Preface
Scripting and automation tasks often need to extract particular portions of text from input data or modify them from one format to another. This book will help you understand Regular Expressions, a mini-programming language for all sorts of text processing needs.
This book heavily leans on examples to present features of regular expressions one by one. It is recommended that you manually type each example and experiment with them. Understanding both the nature of input strings and the output produced is essential. As an analogy, consider learning to drive a car — no matter how much you read about them or listen to explanations, you'd need practical experience to become proficient.
Prerequisites
You should be familiar with programming basics. You should also have a working knowledge of Python syntax and features like string formats, string methods and list comprehensions.
You are also expected to get comfortable with reading manuals, searching online, visiting external links provided for further reading, tinkering with illustrated examples, asking for help when you are stuck and so on. In other words, be proactive and curious instead of just consuming the content passively.
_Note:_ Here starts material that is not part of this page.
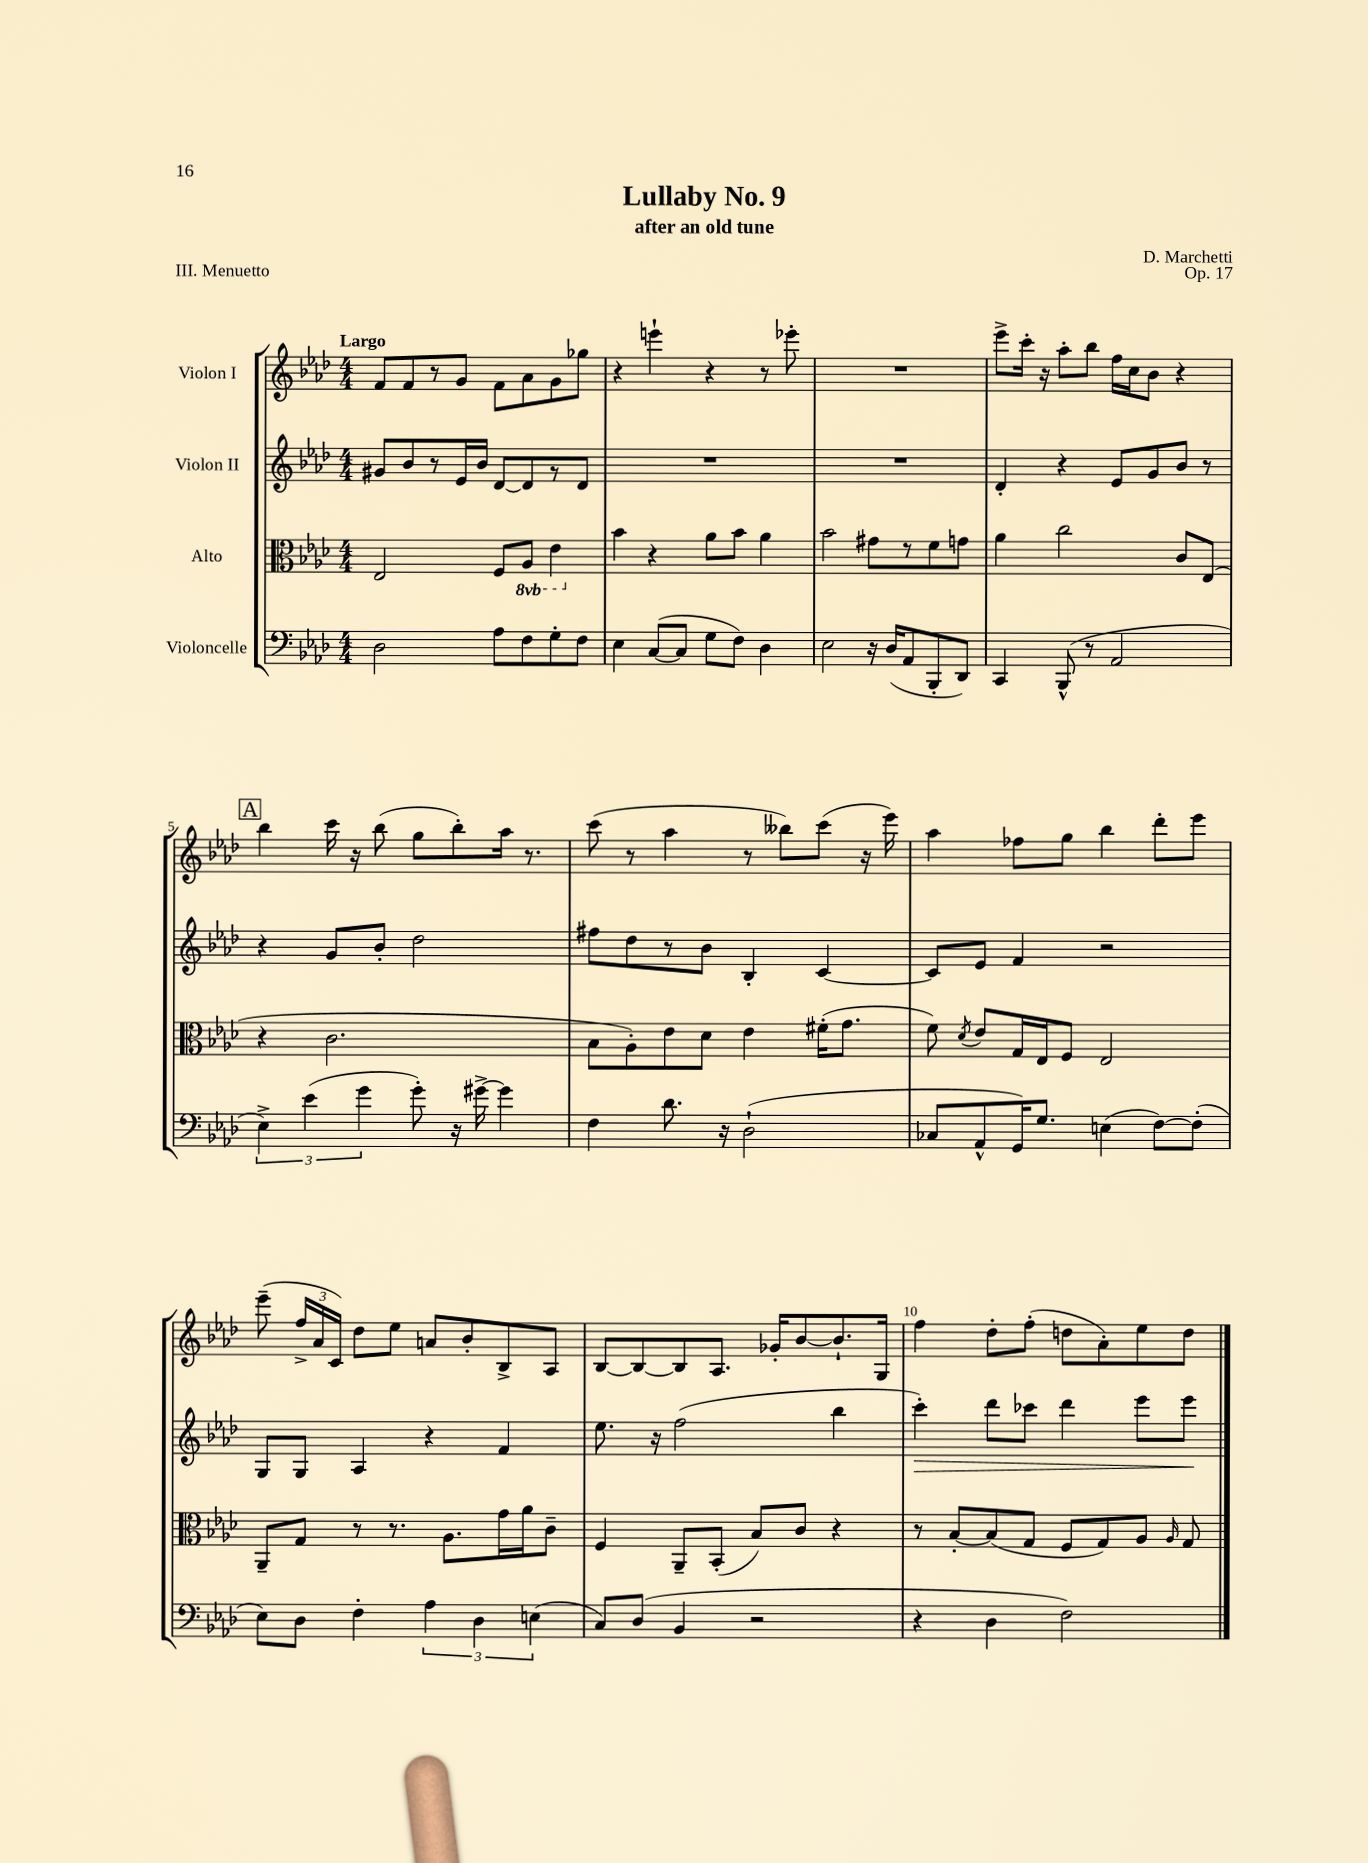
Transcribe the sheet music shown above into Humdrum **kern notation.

If you have prior experience with a programming language but not Python, see my curated list of learning resources before starting this book.
Conventions
- The examples presented here have been tested with Python version 3.11.1 and includes features not available in earlier versions.
- Code snippets shown are copy pasted from the Python REPL shell and modified for presentation purposes. Some commands are preceded by comments to provide context and explanations. Blank lines have been added to improve readability. Error messages are shortened.
import
statements are skipped after initial use. And so on. - Unless otherwise noted, all examples and explanations are meant for ASCII characters.
- External links are provided throughout the book for you to explore certain topics in more depth.
- The py_regular_expressions repo has all the code snippets and exercises used in the book. Solutions file is also provided. If you are not familiar with the
git
command, click the Code button on the webpage to get the files.
Acknowledgements
- Python documentation — manuals and tutorials
- /r/learnpython/, /r/Python/ and /r/regex/ — helpful forums for beginners and experienced programmers alike
- stackoverflow — for getting answers to pertinent questions on Python and regular expressions
- tex.stackexchange — for help on pandoc and
tex
related questions - canva — cover image
- Warning and Info icons by Amada44 under public domain
- oxipng, pngquant and svgcleaner — optimizing images
- David Cortesi for helpful feedback on both the technical content and grammar issues
- Kye and gmovchan for spotting a typo
- Hugh's email exchanges helped me significantly to improve the presentation of concepts and exercises
- Christopher Patti for reviewing the book, providing feedback and brightening the day with kind words
- Users 73tada, DrBobHope, nlomb and others for feedback in this reddit thread
- mdBook — for web version of the book that you are currently reading
- mdBook-pagetoc — for adding table of contents for each chapter
- minify-html — for minifying html files
Special thanks to Al Sweigart. His Automate the Boring Stuff book was instrumental for me to get started with Python.
Feedback and Errata
I would highly appreciate if you'd let me know how you felt about this book. It could be anything from a simple thank you, pointing out a typo, mistakes in code snippets, which aspects of the book worked for you (or didn't!) and so on. Reader feedback is essential and especially so for self-published authors.
You can reach me via:
- Issue Manager: https://github.com/learnbyexample/py_regular_expressions/issues
- E-mail: learnbyexample.net@gmail.com
- Twitter: https://twitter.com/learn_byexample
Author info
Sundeep Agarwal is a lazy being who prefers to work just enough to support his modest lifestyle. He accumulated vast wealth working as a Design Engineer at Analog Devices and retired from the corporate world at the ripe age of twenty-eight. Unfortunately, he squandered his savings within a few years and had to scramble trying to earn a living. Against all odds, selling programming ebooks saved his lazy self from having to look for a job again. He can now afford all the fantasy ebooks he wants to read and spends unhealthy amount of time browsing the internet.
When the creative muse strikes, he can be found working on yet another programming ebook (which invariably ends up having at least one example with regular expressions). Researching materials for his ebooks and everyday social media usage drowned his bookmarks, so he maintains curated resource lists for sanity sake. He is thankful for free learning resources and open source tools. His own contributions can be found at https://github.com/learnbyexample.
List of books: https://learnbyexample.github.io/books/
License
This work is licensed under a Creative Commons Attribution-NonCommercial-ShareAlike 4.0 International License.
Code snippets are available under MIT License.
Resources mentioned in Acknowledgements section above are available under original licenses.
Book version
4.1
See Version_changes.md to track changes across book versions.